> Work required
What is needed here is every line of the records that includes "FRITZING".

> Data extracts

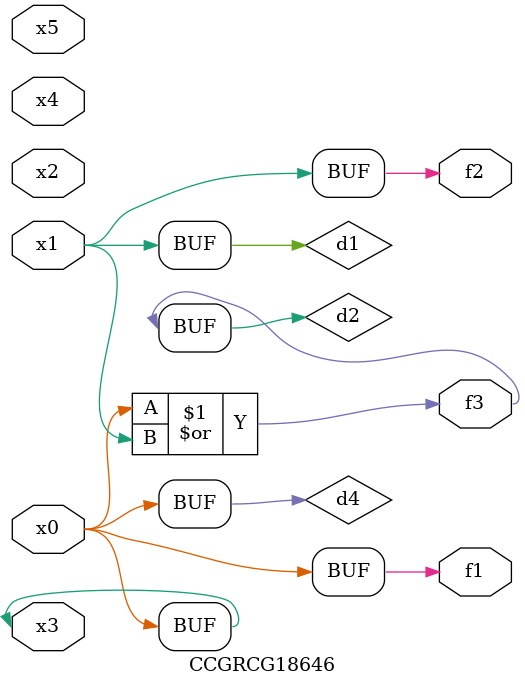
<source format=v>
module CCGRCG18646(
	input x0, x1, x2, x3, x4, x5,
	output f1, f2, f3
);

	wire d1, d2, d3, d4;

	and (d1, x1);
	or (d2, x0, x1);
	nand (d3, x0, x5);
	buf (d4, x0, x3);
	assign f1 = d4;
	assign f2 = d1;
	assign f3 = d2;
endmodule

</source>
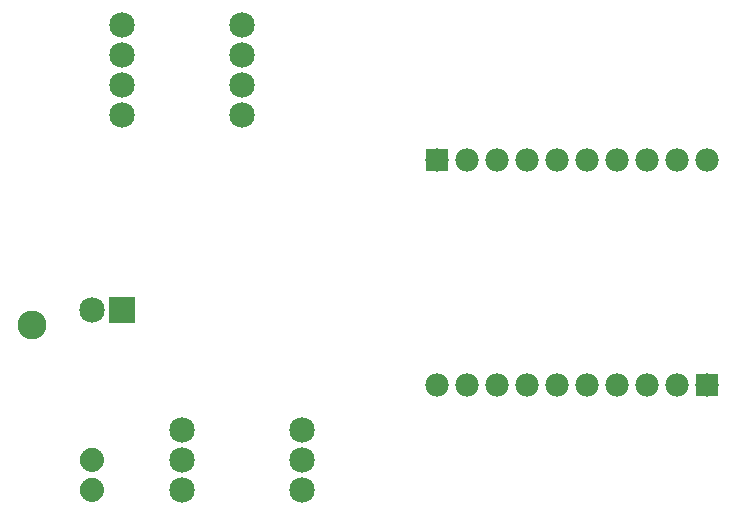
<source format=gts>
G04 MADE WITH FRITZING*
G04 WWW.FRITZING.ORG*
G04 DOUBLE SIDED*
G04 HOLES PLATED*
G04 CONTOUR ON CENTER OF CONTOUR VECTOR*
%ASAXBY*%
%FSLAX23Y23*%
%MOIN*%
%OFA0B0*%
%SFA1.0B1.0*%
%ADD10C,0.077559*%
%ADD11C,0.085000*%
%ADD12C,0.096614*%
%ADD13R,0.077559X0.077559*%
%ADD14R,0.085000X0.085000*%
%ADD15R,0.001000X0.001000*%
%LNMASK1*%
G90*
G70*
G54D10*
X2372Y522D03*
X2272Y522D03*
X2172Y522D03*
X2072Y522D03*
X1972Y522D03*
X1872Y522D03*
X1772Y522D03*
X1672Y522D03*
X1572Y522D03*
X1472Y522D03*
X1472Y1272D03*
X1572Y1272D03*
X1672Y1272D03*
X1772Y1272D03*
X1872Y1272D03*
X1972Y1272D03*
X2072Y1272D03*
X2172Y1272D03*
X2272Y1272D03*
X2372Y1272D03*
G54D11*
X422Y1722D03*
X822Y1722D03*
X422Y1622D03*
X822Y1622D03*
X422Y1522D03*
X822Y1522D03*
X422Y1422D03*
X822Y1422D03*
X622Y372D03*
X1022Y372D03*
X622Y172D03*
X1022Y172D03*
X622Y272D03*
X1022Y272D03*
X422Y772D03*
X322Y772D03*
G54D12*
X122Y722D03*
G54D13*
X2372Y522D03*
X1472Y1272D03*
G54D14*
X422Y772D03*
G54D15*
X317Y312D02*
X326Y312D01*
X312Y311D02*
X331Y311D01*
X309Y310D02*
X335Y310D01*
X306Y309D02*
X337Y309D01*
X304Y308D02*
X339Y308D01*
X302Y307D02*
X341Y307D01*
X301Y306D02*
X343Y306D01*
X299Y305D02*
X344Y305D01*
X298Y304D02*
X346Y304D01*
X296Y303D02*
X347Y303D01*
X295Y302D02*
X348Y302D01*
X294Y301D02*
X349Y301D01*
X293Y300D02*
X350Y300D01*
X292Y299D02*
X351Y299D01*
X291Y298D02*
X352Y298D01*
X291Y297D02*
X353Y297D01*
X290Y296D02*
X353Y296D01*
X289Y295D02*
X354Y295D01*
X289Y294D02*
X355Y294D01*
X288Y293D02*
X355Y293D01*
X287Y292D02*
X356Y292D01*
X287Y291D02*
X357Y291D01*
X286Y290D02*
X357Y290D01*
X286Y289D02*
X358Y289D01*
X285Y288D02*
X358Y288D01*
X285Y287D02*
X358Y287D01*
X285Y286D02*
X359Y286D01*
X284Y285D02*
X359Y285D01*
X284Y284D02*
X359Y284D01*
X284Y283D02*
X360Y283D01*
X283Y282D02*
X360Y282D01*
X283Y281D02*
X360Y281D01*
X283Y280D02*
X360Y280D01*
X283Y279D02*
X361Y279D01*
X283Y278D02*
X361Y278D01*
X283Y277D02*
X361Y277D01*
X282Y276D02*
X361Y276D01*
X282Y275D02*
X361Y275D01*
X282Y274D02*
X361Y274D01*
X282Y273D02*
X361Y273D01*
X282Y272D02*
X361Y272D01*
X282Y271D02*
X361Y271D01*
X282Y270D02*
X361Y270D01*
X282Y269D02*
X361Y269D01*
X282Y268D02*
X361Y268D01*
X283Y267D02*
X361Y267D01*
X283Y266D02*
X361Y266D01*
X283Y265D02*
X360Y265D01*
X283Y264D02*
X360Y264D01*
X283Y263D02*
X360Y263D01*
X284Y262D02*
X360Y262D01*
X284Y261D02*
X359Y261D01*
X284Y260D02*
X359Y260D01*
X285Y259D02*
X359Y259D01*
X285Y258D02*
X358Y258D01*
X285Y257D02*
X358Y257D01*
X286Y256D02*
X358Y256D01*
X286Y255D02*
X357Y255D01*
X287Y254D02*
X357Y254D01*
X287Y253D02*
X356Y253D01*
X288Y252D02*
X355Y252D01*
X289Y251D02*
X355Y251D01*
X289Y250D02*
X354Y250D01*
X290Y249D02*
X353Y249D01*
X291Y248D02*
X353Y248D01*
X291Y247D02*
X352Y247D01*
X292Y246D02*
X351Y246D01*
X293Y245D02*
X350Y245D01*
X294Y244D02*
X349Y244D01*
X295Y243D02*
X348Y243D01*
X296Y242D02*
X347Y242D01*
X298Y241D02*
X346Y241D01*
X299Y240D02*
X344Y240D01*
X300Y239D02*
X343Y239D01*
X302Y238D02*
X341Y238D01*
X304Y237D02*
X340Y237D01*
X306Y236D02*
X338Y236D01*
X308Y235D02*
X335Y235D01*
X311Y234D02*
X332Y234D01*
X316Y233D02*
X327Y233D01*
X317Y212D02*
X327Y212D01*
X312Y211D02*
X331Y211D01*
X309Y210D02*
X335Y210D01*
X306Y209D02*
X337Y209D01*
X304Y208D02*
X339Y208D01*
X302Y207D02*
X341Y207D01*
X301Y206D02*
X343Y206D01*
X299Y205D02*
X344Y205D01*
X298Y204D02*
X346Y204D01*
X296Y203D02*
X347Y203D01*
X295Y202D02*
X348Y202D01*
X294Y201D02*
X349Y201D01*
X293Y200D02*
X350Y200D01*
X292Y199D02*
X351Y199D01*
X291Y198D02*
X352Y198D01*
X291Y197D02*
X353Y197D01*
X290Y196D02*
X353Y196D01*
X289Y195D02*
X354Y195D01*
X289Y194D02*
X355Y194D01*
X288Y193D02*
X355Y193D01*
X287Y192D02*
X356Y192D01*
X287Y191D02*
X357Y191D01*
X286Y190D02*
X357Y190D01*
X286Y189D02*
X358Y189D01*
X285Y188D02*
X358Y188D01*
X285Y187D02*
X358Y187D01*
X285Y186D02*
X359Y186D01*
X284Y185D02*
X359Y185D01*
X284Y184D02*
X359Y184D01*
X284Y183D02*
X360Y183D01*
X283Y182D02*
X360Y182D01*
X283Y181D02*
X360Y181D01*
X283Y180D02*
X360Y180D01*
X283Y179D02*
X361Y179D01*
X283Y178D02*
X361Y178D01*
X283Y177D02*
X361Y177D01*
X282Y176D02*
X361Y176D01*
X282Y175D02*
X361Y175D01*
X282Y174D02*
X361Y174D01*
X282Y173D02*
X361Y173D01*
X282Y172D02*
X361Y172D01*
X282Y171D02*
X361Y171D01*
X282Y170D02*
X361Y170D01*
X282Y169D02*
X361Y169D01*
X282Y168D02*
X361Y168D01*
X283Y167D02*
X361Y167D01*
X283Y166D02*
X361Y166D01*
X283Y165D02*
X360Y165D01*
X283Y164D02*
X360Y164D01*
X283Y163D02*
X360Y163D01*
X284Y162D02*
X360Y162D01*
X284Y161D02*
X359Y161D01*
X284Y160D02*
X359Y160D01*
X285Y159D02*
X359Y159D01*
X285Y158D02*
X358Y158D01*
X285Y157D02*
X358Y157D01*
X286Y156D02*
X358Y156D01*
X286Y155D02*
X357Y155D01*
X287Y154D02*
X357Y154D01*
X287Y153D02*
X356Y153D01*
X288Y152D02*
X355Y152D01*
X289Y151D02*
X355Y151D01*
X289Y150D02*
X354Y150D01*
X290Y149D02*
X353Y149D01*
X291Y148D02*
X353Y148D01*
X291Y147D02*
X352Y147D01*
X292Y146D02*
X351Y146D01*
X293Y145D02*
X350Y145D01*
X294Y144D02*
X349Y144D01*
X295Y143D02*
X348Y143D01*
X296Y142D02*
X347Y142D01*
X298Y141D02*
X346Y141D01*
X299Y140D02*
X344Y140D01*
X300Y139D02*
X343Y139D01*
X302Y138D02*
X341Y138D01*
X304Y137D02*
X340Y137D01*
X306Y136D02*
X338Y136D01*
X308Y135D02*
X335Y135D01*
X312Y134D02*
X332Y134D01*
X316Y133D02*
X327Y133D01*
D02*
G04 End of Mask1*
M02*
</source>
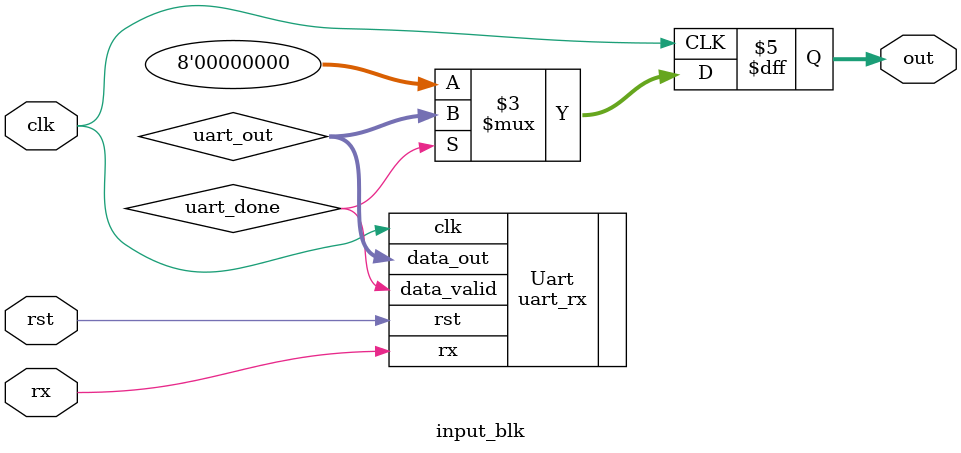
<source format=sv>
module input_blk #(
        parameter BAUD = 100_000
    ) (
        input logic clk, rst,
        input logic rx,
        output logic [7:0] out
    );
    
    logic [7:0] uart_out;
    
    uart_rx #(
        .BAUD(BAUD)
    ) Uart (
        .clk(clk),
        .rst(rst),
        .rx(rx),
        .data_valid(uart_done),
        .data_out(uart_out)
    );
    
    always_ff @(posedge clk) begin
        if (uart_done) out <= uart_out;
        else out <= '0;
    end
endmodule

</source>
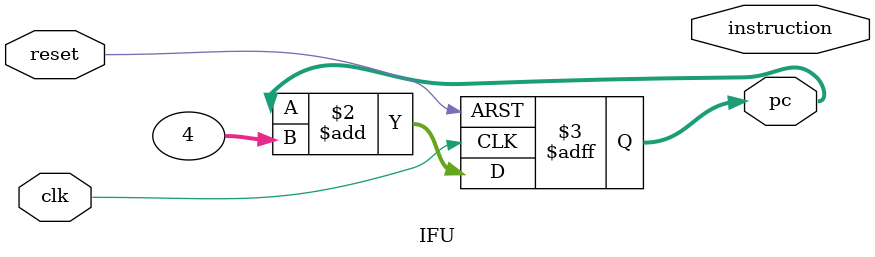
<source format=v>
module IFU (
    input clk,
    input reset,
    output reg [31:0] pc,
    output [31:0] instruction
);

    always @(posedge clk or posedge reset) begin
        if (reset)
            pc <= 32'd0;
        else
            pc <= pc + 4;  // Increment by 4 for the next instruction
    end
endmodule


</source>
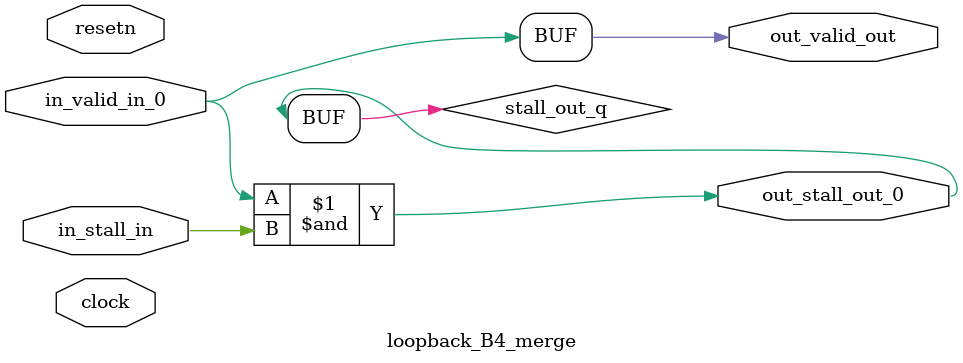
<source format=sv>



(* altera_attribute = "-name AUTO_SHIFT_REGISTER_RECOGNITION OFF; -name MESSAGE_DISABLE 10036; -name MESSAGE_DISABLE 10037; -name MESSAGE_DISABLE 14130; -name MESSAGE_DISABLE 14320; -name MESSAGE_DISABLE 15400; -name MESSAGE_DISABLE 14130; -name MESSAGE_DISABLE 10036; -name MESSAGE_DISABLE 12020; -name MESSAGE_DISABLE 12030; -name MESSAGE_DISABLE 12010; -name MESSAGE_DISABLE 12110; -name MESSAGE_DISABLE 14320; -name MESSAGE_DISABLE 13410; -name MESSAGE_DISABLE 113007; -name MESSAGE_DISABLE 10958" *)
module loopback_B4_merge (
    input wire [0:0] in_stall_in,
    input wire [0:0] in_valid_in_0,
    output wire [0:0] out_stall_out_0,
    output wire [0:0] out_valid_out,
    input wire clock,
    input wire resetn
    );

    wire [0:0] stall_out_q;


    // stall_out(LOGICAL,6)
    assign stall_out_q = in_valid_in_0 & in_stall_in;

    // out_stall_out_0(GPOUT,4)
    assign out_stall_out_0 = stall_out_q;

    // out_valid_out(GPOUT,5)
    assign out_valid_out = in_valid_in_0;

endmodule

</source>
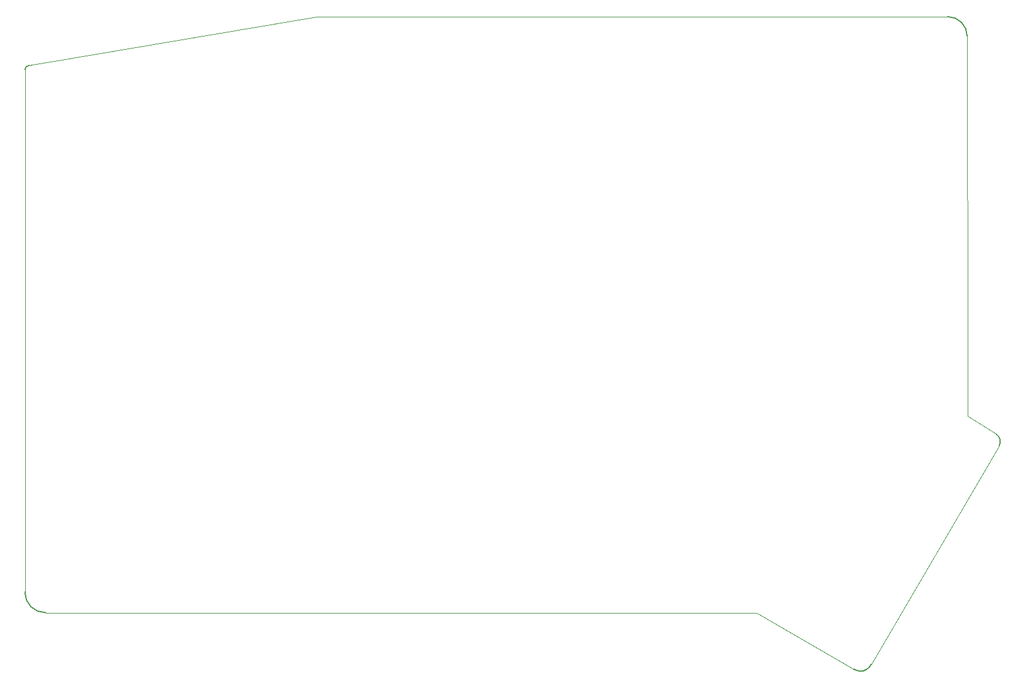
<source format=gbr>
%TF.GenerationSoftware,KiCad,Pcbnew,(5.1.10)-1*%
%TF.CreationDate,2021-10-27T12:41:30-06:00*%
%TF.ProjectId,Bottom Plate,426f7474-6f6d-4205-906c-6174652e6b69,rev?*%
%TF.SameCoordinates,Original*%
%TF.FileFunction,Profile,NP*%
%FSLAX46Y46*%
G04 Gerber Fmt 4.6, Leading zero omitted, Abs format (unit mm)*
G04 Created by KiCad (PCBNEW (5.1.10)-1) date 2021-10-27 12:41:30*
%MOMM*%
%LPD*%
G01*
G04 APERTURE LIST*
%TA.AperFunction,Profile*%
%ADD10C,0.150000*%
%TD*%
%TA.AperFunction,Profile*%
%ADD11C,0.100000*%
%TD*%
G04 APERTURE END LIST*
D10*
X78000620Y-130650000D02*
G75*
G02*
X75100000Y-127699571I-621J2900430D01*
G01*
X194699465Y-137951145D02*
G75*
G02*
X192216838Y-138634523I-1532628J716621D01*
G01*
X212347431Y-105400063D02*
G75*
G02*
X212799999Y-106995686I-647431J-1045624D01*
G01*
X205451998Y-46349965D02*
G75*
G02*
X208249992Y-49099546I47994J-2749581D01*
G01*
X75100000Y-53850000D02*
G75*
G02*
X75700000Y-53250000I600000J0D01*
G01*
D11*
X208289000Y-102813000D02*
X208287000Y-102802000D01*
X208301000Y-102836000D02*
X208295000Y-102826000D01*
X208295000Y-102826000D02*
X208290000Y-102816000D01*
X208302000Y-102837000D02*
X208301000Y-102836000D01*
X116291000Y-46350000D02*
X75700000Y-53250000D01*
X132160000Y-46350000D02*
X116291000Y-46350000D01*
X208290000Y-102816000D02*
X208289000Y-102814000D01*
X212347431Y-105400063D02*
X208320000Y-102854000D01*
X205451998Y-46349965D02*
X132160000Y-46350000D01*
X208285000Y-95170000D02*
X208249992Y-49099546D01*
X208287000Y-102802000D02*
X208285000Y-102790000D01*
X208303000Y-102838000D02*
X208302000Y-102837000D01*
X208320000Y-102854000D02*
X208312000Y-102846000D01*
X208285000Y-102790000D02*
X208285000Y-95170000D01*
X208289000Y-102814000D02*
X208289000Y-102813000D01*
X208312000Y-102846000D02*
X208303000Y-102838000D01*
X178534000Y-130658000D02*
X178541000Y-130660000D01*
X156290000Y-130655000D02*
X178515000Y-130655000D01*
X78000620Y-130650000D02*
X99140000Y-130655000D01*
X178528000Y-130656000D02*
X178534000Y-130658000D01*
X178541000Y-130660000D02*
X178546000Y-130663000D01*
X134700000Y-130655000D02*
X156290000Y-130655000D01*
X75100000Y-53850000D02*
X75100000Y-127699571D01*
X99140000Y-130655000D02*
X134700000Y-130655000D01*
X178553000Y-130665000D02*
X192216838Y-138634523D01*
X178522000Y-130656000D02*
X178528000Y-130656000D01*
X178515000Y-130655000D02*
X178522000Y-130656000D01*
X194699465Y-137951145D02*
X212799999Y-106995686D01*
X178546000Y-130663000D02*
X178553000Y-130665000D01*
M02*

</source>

> Exercise answer
G04 MADE WITH FRITZING*
G04 WWW.FRITZING.ORG*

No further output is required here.